Since this was a rushed photo, all of the bumblebee shots below are hand-held with no tripod and using only the available light (since it was a sunny morning, this was not an issue). Still, I’m actually quite surprised at how crisp the shots turned out. They might not be tack sharp, but pretty darned good under the circumstances. Though normally I’d want to use a tripod for such a macro shot, I already felt like I was pushing my luck with this little guy.

Review – Pro Optic Budget Auto Extension Tube Set

This is the uncropped image.

Review – Pro Optic Budget Auto Extension Tube Set

And here are a couple of full size 100% crops. I’m just amazed that you can see the tiny hairs on the bee’s head and mouth!! Not too bad for hand-holding the camera!

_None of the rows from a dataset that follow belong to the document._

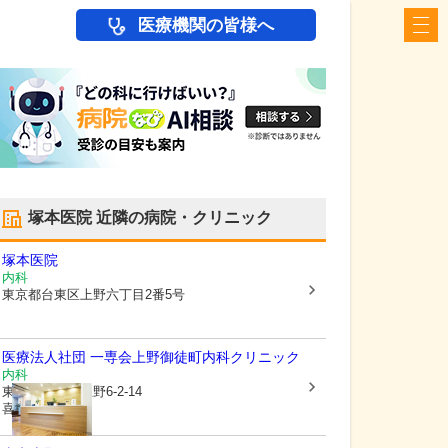
医療機関の皆様へ
塚本医院
近隣の病院・クリニック
塚本医院
内科
東京都台東区
上野六丁目2番5号
医療法人社団 一専会
上野御徒町内科クリニック
内科
東京都台東区
上野6-2-14
喜久屋ビル7階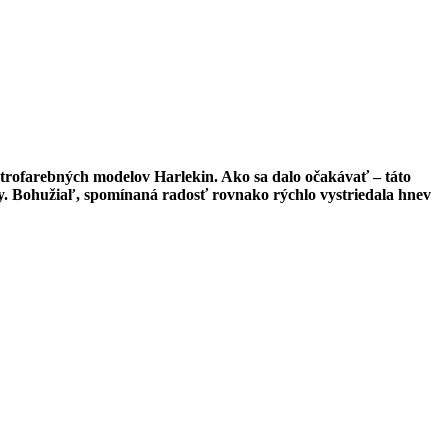
strofarebných modelov Harlekin. Ako sa dalo očakávať – táto
ky. Bohužiaľ, spomínaná radosť rovnako rýchlo vystriedala hnev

Review – Pro Optic Budget Auto Extension Tube Set

Here’s a second 100% full size crop. Amazing, isn’t it?


This second section of photos are of a Tanzanite gemstone that is 3.03 carats, measuring 9.14mm in diameter (about 3/8”).  In this case, the extension tubes may work TOO well, as you can see every little inclusion there is in the gemstone.  I’m including a shot with a quarter to give you a better idea of the size of the gem.

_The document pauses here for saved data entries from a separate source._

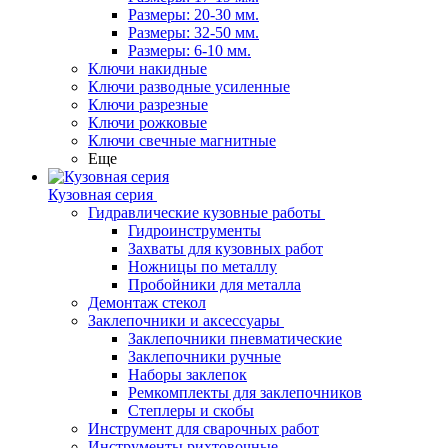
Размеры: 20-30 мм.
Размеры: 32-50 мм.
Размеры: 6-10 мм.
Ключи накидные
Ключи разводные усиленные
Ключи разрезные
Ключи рожковые
Ключи свечные магнитные
Еще
Кузовная серия
Гидравлические кузовные работы
Гидроинструменты
Захваты для кузовных работ
Ножницы по металлу
Пробойники для металла
Демонтаж стекол
Заклепочники и аксессуары
Заклепочники пневматические
Заклепочники ручные
Наборы заклепок
Ремкомплекты для заклепочников
Степлеры и скобы
Инструмент для сварочных работ
Инструменты рихтовочные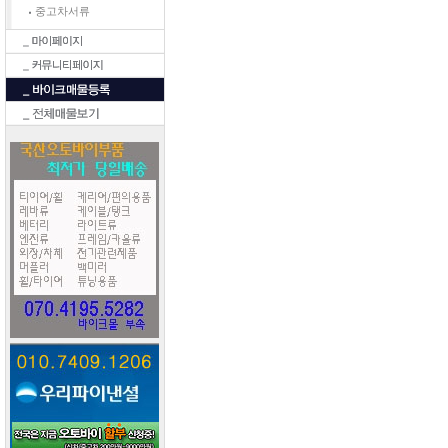
중고차서류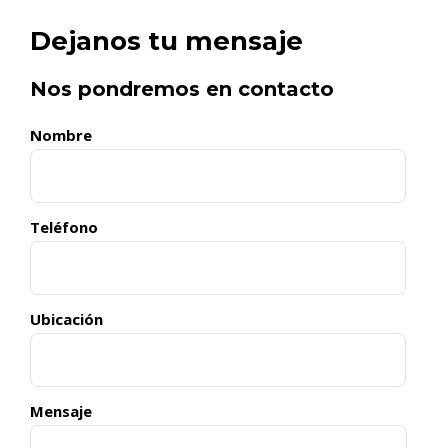
Dejanos tu mensaje
Nos pondremos en contacto
Nombre
Teléfono
Ubicación
Mensaje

The first one is linked to the full size image, which you can see if you click on the photo:



And here’s a more artistic (less clinical) photo of the same stone, linked to a larger image:

BTW, a few reviewers on Amazon stated that they lost the electrical connection between their lens and camera when they stacked all three tubes together. I did not have this problem – all three work together seamlessly with my camera and lens. But with all 3 tubes. I had to almost be touching the object I was photographing, which didn’t surprise me.

I also took a quick photo of the number pad on my Samsung Restore cell phone.  This is also hand-held using only available light, so it’s not tack sharp, but that wasn’t the point – I just wanted to see how close I could get with these extension tubes.  This is an un-cropped photo (reduced in size, naturally) and the actual dimensions of the area on the phone is only about 1” across.

phone closeup

All in all, I’m pretty impressed with my results so far. Now I’ll have to start to play around with focus stacking to make some really excellent macro photos.  There’s always new things to learn with this craft, is there not? But it’s a labor of love, so it only enriches my life and adds a little more excitement to every shoot!